Ugandan author and Human Rights activist Kakwenza Rukirabashaija has been announced 2021 International Writer of Courage by Tsitsi Dangarembga.
Kakwenza is famous for his novels The Greedy Barbarian which landed him in jail where he was tortured for a week during the lockdown in 2020 and The Banana Republic the tale of torture he endured at the hands of the State for writing the former.
The Greedy Barbarian is a work of fiction novel about a prostitute and her young poor boy who seeks refuge in another country, engages in all sorts of crimes, uses people around him to get whatever he wants, kills those against him until he reaches the helm and becomes the ruler of that same country.
While he made it clear that the novel was a work of fiction and that names, characters, places, and incidents were a work of imagination, Kakwenza was arrested and tortured by security operatives who said it was about the person of the President.
In his second novel The Banana Republic, Kakwenza narrates how he was arrested bare-assed from his bed on Easter Monday, 13 April 2020. “The time was precisely 12.55 p.m” he recalls.
He was taken to a place he describes in the novel as a torture chamber. Here, he was beaten up and made to lick his own sweat and other despicable things were done to make him explain why he wrote The Greedy Barbarian, which they said was about the person of the President.
Reading the Banana Republic is like reliving the very experience of the author. The novel will make you laugh at the beginning but as you read deeper, it is going to make you cry. No wonder, he is the Writer of Courage. For it takes courage to write the pain he experienced and relive it in every word he wrote.
“It was a terrible night for me. I was very cold in the small toilet, and the pain from the tight handcuffs and tight chain around my legs was excruciating. I wondered what the following day would bring if an illiterate hired rascal who hardly spoke English, whose fingers and teeth were blackened by tobacco smoke, could treat me the way bulls being trucked from Kiruhura to Kampala for slaughter are treated. I cursed the president and his men who had violated my non-derogable rights with such impunity. I knew that the following day, the brutes would interrogate me at gunpoint. I was neither a terrorist nor a deserter nor someone who was threatening the president’s continued stay in power by contesting against him in the next election. I was just the writer of a work of political fiction that was selling like hot cakes in Kampala. In fact, the first print-run had already sold out!” he writes.
The Writer of Courage award is part of the PEN Pinter Prize, which goes to an author deemed to have fulfilled Harold Pinter’s aspiration to “define the real truth of our lives and our societies”.

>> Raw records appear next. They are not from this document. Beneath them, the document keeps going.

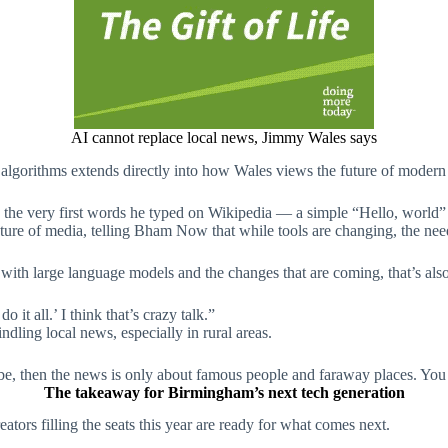
AI cannot replace local news, Jimmy Wales says
algorithms extends directly into how Wales views the future of modern
g the very first words he typed on Wikipedia — a simple “Hello, world
uture of media, telling Bham Now that while tools are changing, the need
with large language models and the changes that are coming, that’s also
 it all.’ I think that’s crazy talk.”
windling local news, especially in rural areas.
to be, then the news is only about famous people and faraway places. You
The takeaway for Birmingham’s next tech generation
tors filling the seats this year are ready for what comes next.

This year’s PEN Pinter winner, the Zimbabwean writer, and activist Dangarembga, chose Kakwenza as the International Writer of Courage, an award for an author who has been persecuted for speaking out about their beliefs, with whom she will share her prize.

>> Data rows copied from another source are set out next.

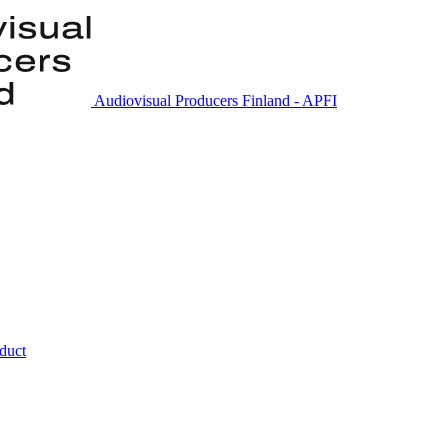
Audiovisual Producers Finland - APFI
nduct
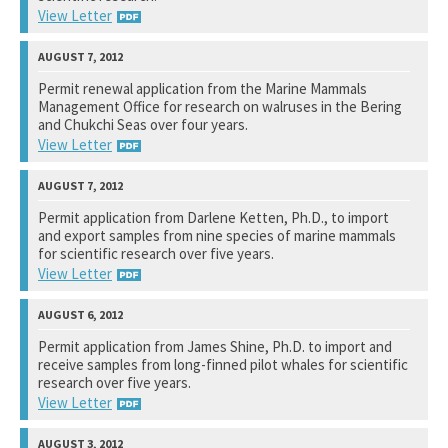
View Letter
U.S. Fish and Wildlife Service
Permit renewal application from the Marine Mammals
Management Office for research on walruses in the Bering
See notation at top of page.
and Chukchi Seas over four years.
View Letter
U.S. Fish and Wildlife Service
Permit application from Darlene Ketten, Ph.D., to import
and export samples from nine species of marine mammals
See notation at top of page.
for scientific research over five years.
View Letter
U.S. Fish and Wildlife Service
Permit application from James Shine, Ph.D. to import and
receive samples from long-finned pilot whales for scientific
See notation at top of page.
research over five years.
View Letter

He says that as a writer, pen has always been there for him and they were part of the many people that advocated for his release from prison. Kakwenza says that the pen will always sin against guns and oppression.

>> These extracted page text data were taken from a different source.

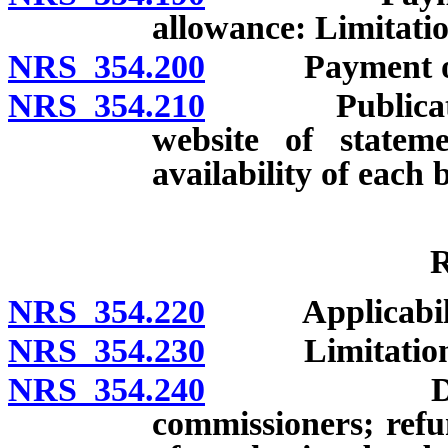
allowance: Limitatio
NRS 354.200
Payment of war
NRS 354.210
Publication 
website of statem
availability of each b
R
NRS 354.220
Applicabili
NRS 354.230
Limitation of
NRS 354.240
Determinat
commissioners; refu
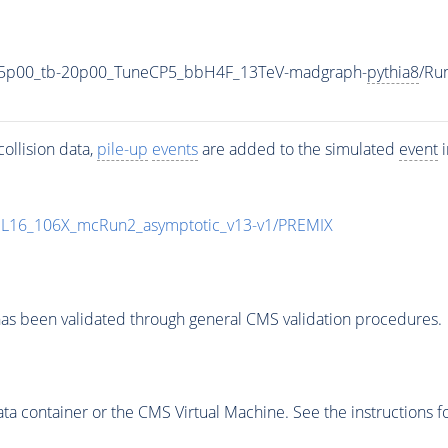
35p00_tb-20p00_TuneCP5_bbH4F_13TeV-madgraph-
pythia8
/Ru
ollision data,
pile-up
events
are added to the simulated
event
i
UL16_106X_mcRun2_asymptotic_v13-v1/PREMIX
as been validated through general CMS validation procedures.
 container or the CMS Virtual Machine. See the instructions fo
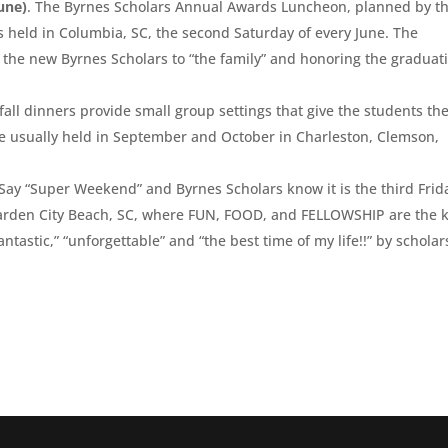
une)
. The Byrnes Scholars Annual Awards Luncheon, planned by t
 held in Columbia, SC, the second Saturday of every June. The
g the new Byrnes Scholars to “the family” and honoring the graduat
 fall dinners provide small group settings that give the students th
re usually held in September and October in Charleston, Clemson,
 Say “Super Weekend” and Byrnes Scholars know it is the third Frid
Garden City Beach, SC, where FUN, FOOD, and FELLOWSHIP are the 
tastic,” “unforgettable” and “the best time of my life!!” by scholar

“Since from the beginning, as a writer, pen was there for me. They advocated for my freedom of expression/writing. If it weren’t for their voice, I’d be still in the dungeons. So I feel oiled. Freedom of expression should never be hampered by the dictatorship since it’s recognized in domestic and foreign laws and this government cannot claim rule of law without submitting to the international law that we’re a signatory to. The pen will always win against guns and all the oppression. Rogue regimes go but pen gets mightier. The government, instead of honouring my literature intellectually, decided to use barbarism and draconic methods of torture as though we’re still in the stone age era” told TheUGPost this morning.